I use 3.3.0.13 (still). As the OJS admin, I have earned the new title of “bouncer” who catches potential spammers registering themselves without any role (author, reader, reviewer) in any of the journals and I throw them out. Now, this has recently become a nuisance! Luckily, there are only a handful, and I have started to save their phpmyadmin entries. They use bogus emails and users names and are up to no good. This is of course my impression only after checking them in the journals first (we have 5). If I do not find them in the journal user lists, I can only disable or delete them using phpmyadmin via the cpanel because they do not appear in any of the journals where I could disable or remove them. I have been using recaptcha for several years and the config.inc.php file is set up that way as well.
Question: What can I do to block repeat-offender users in the OJS environment? While the cPanel offers an IP Blocker feature, the users table in phpmyadmin does not have an IP column, which would be helpful. I have access to the Apache server logs, but do nto know what lines I should look for. IP addresses do show in the log, so if I could identify the user in the log, I could add them to the IP Blocker.
Also: Is there a platform-level plugin (not used by any journal but one accessible to OJS admins) or a cPanel feature that I could query and block such users? Thank you for any helpful pointers in advance!
Have a look in the sessions table for IP address information. But you might also have a look at the akismet and form honeypot plugins, which are available in the plugin gallery.
Regards,
Alec Smecher
Public Knowledge Project Team
The sessions table does have the IP addresses but I need to create a relationship to the user table for a query. I will play with, but will try those plugins. It looks like they have to be associated with individual journals because they are not available in the system site settings. When I tried to install it in one of the journals I got the following message: "The “exec” PHP function has been disabled on your server. Contact your system administrator to enable it. " I guess, the message is referring to the host.

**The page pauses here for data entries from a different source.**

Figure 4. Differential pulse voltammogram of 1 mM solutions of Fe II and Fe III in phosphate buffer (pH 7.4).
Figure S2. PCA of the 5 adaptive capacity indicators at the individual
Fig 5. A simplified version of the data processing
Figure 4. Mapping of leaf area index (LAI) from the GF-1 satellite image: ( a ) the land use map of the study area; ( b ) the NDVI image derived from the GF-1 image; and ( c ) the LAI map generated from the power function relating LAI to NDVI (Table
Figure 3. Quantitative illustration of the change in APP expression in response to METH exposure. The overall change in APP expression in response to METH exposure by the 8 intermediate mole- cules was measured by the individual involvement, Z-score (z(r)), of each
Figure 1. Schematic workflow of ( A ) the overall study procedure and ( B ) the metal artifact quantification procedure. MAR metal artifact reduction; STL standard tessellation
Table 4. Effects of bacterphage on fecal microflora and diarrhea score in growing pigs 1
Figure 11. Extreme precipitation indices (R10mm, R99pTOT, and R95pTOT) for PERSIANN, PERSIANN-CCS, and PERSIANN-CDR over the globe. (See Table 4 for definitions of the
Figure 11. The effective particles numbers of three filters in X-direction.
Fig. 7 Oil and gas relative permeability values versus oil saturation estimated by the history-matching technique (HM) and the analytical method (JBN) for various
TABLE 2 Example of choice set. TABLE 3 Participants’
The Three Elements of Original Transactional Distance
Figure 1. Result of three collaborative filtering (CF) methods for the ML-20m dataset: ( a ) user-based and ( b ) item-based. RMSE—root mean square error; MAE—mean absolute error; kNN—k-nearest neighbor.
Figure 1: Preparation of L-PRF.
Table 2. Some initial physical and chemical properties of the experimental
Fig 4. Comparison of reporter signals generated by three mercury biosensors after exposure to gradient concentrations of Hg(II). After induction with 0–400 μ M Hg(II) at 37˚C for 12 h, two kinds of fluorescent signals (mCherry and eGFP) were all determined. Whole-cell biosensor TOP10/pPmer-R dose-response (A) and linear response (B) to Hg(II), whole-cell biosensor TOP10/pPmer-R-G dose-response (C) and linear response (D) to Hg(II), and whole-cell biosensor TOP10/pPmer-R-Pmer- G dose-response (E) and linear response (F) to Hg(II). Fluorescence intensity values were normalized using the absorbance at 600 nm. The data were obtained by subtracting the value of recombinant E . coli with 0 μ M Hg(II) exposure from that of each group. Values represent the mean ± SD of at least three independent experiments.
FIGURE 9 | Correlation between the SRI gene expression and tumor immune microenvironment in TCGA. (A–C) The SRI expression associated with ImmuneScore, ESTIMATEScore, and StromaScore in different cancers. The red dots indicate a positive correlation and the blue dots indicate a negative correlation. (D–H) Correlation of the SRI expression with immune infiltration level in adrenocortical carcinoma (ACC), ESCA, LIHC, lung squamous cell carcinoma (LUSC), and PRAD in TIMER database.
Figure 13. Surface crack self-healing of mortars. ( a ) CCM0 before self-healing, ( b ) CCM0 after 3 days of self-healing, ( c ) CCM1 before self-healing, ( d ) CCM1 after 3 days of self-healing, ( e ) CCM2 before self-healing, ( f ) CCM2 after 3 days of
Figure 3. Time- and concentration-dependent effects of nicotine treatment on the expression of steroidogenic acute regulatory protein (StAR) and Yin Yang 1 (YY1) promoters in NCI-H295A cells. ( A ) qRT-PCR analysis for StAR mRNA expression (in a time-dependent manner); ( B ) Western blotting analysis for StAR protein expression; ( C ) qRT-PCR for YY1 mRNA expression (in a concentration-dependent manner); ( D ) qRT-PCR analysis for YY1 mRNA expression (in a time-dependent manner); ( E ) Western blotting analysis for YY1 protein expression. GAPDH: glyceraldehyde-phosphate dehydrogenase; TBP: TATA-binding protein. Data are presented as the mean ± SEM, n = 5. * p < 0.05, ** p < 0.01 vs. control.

Thanks for these suggestions.
Arjun
Our server admin has enabled the php, but now when I enable the plugin and try to view Settings, I get the following popup: “Failed Ajax request or invalid JSON returned.” Where do I fix this?
You can probably get more information on a Failed Ajax request or invalid JSON returned message by looking at the PHP error log. But I’d suggest posting a new topic with the details; we try to keep each topic to a single subject/problem, so that someone else who encounters a similar message can search for it without running into other discussions.
As for the sessions table, it does have a user_id column linking it to the users table. You can use the ip_address in sessions and relate it back to users by user_id.
Thanks,
Alec Smecher
Public Knowledge Project Team
Hi Alec,
Thanks for pointing me to the error log. Our hosts has enabled me to see the up-to-date log, so I just have to mark the time I attempt to view settings and check the error log entries.
As for the sessions table, my bad! There is a user ID field, but I was so focused on user name because I have been checking recent registrations in the users table against users in each journal to make sure I am not deleting a legitimate users. Knowing the IP addresses will help me use IP Checker from now on.